TASK TO COMPLETE: Output the lines of the entries below beginning at the one with "Figure 34. Relationship" and ending with the last, exactly as written and without pictures.
━━━━━ PROVIDED RECORDS
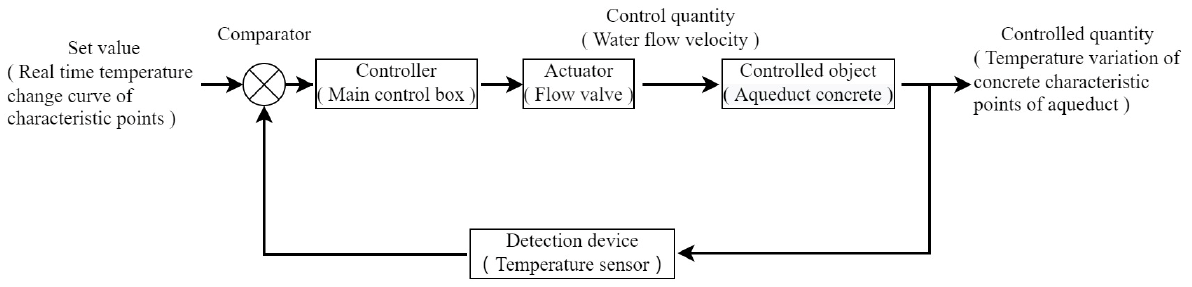
Figure 2. C losed-loop control block diagram.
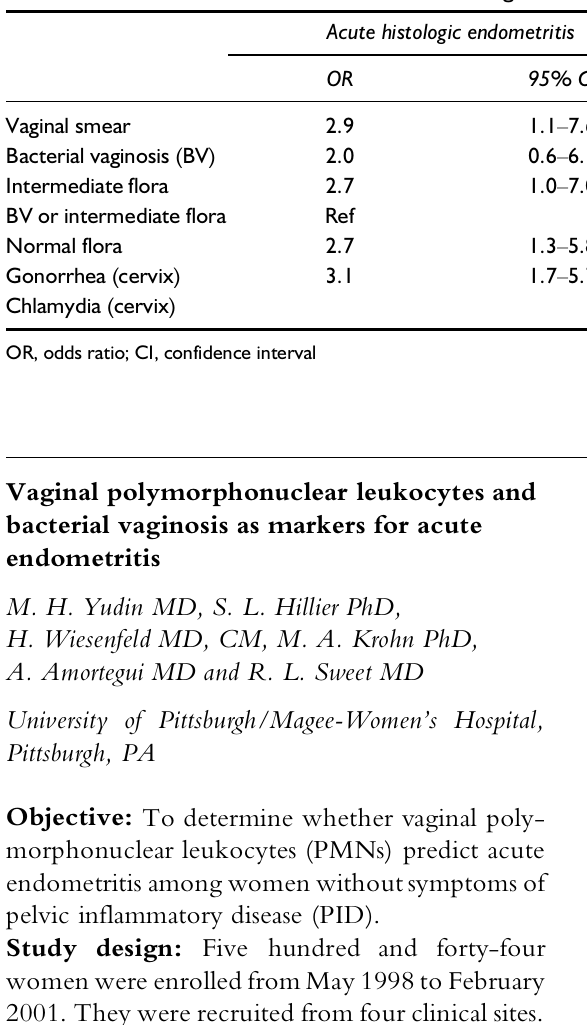
Table 1 Association between endometrisis and vaginal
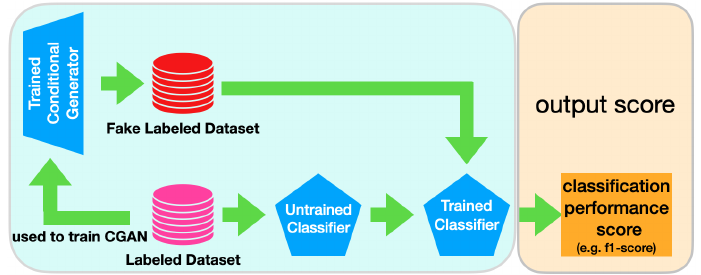
Figure 2. The architecture of an oracle instance based on CAS-syn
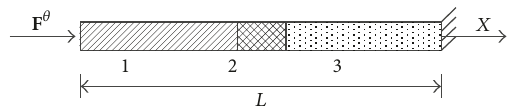
Figure 1: A uniform thermoelastic configuration with one end fixed and the other end subjected to a rectangular impulse heat load.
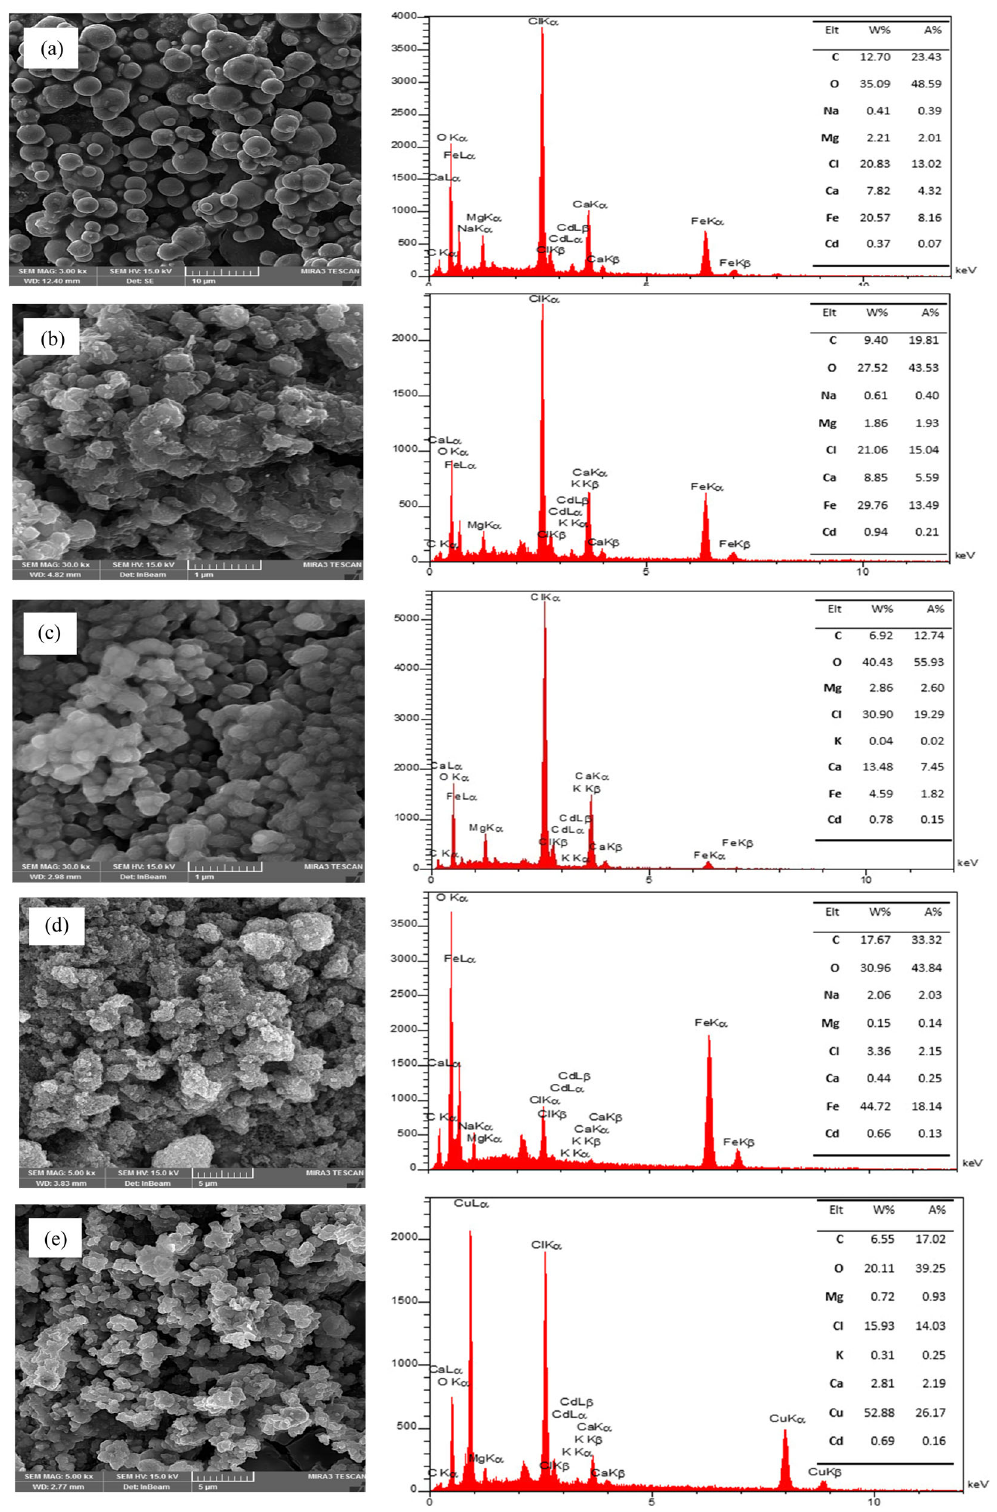
Fig. 2 FE-SEM images and EDS analysis of the electro-generated metal hydroxide particles at various conditions. a Oily saline PW (43.5 g L − 1 ); b without aeration; c oil-free PW; d low salinity (2 g L − 1 ); e copper electrodes. (Experimental conditions: pH 7, current density 25 mA cm − 2 , salinity 43.5 g L − 1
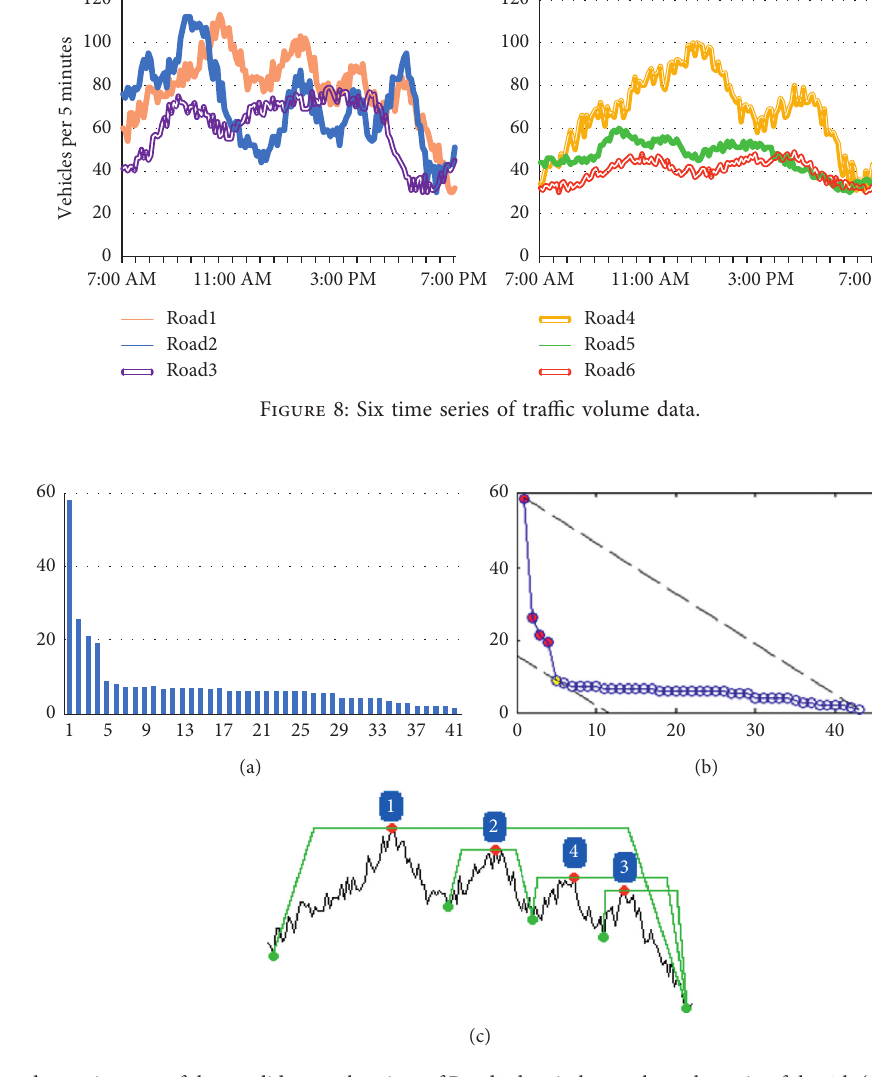
Figure 9: (a) Sorted prominences of the candidate peak points of Road1 data in bars, where the ratio of the 4th (the prominence of the last detected peak) to the 5th (the greatest prominence of the noise) is 223%. (b) Sorted prominences in dots, where the long dash line connects the first and last dots, the short dash line is a tangent line parallel to the long dash line, the yellow dot is the bending dot, and the 4 red dots correspond to the 4 peak points detected. (c) The detected peak points (each marked by its prominence ordinal number) and the supporting hills.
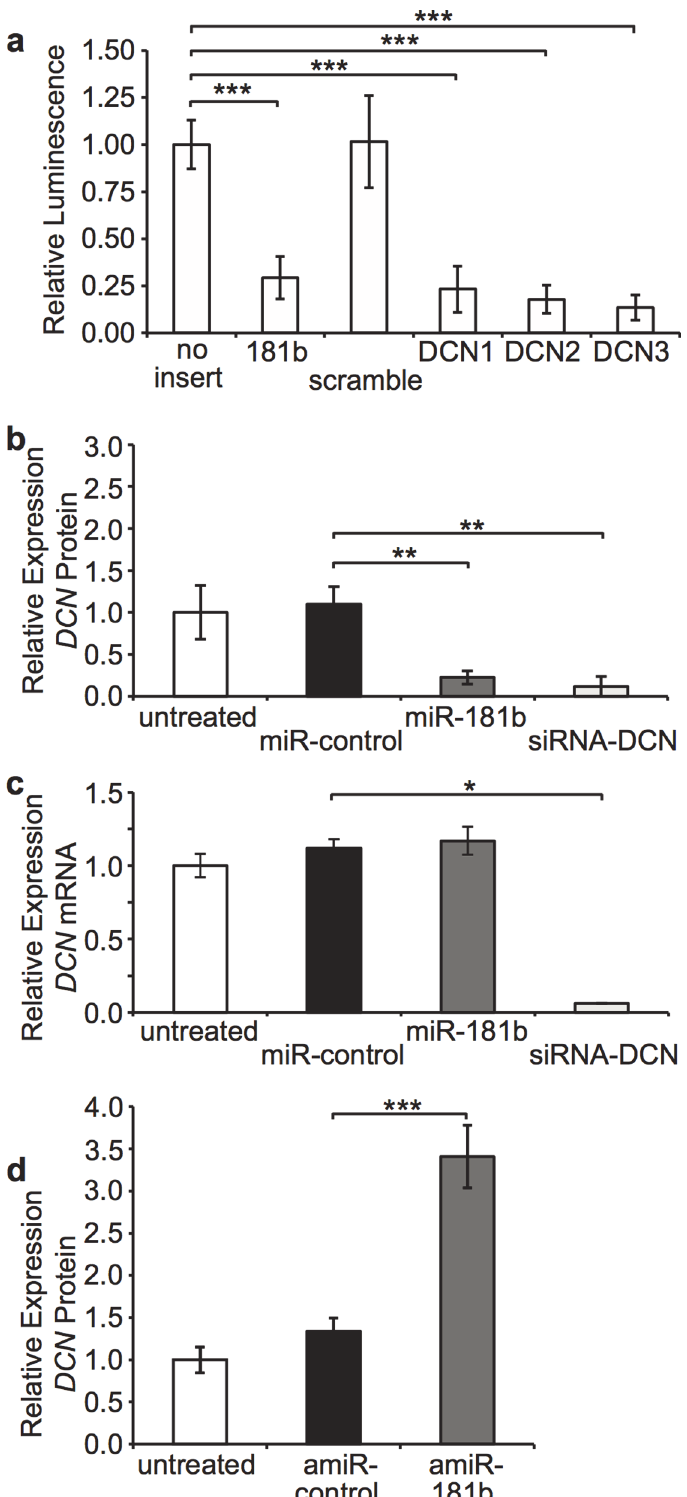
Fig 5. Regulation of DCN by miR-181b. HEK293A were cultured in DMEM + 2% FBS and transfected with pmirGLO constructs containing various miRNA binding sites and (a) relative fluorescence quantitated using a luminometer to determine relative knockdown by miR-181b (mean ± SEM, n = 4, *** P (cid:3) 0.01). SF were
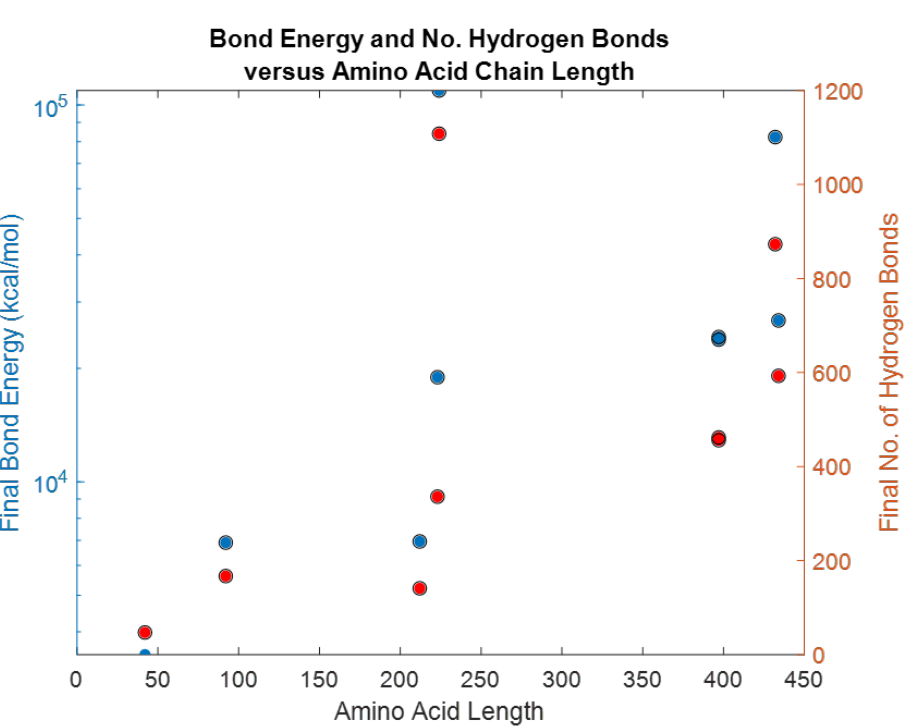
Figure 34. Relationship of number of bonds and bond energy with the amino acid length for the biomarkers.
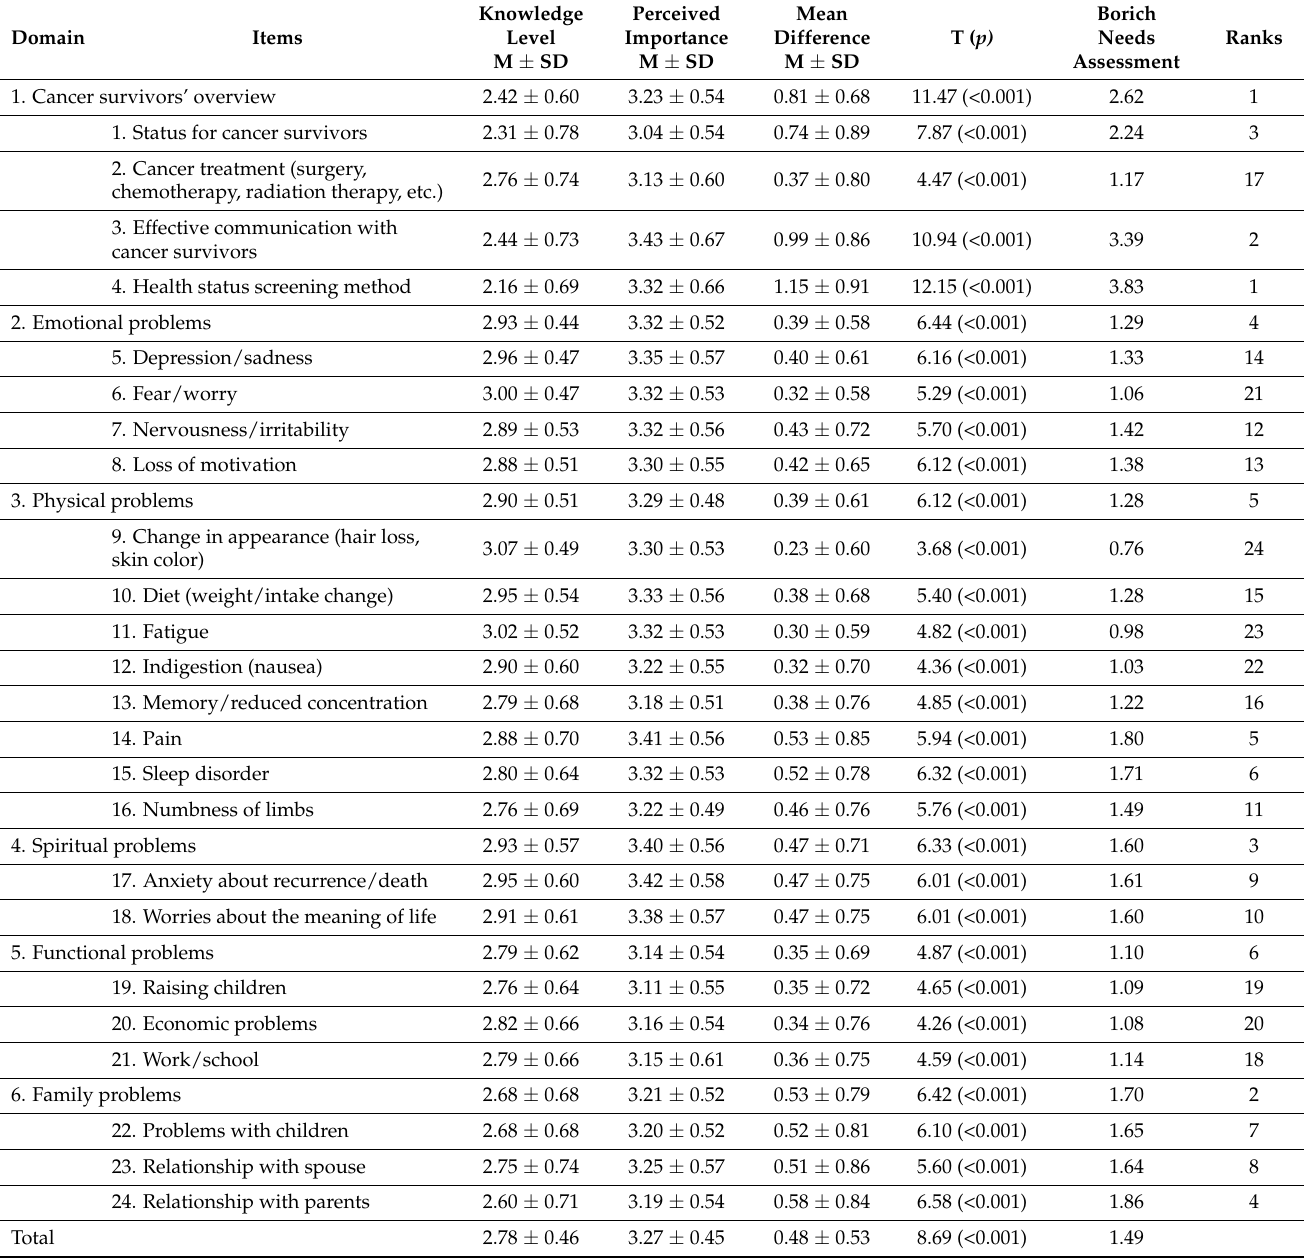
Table 3. Results of paired t -test and Borich needs assessment model to examine forest healing instructors’ educational needs regarding forest healing program for cancer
━━━━━━━━━━
RESULT OF THIS TASK:
Figure 34. Relationship of number of bonds and bond energy with the amino acid length for the biomarkers.
Table 3. Results of paired t -test and Borich needs assessment model to examine forest healing instructors’ educational needs regarding forest healing program for cancer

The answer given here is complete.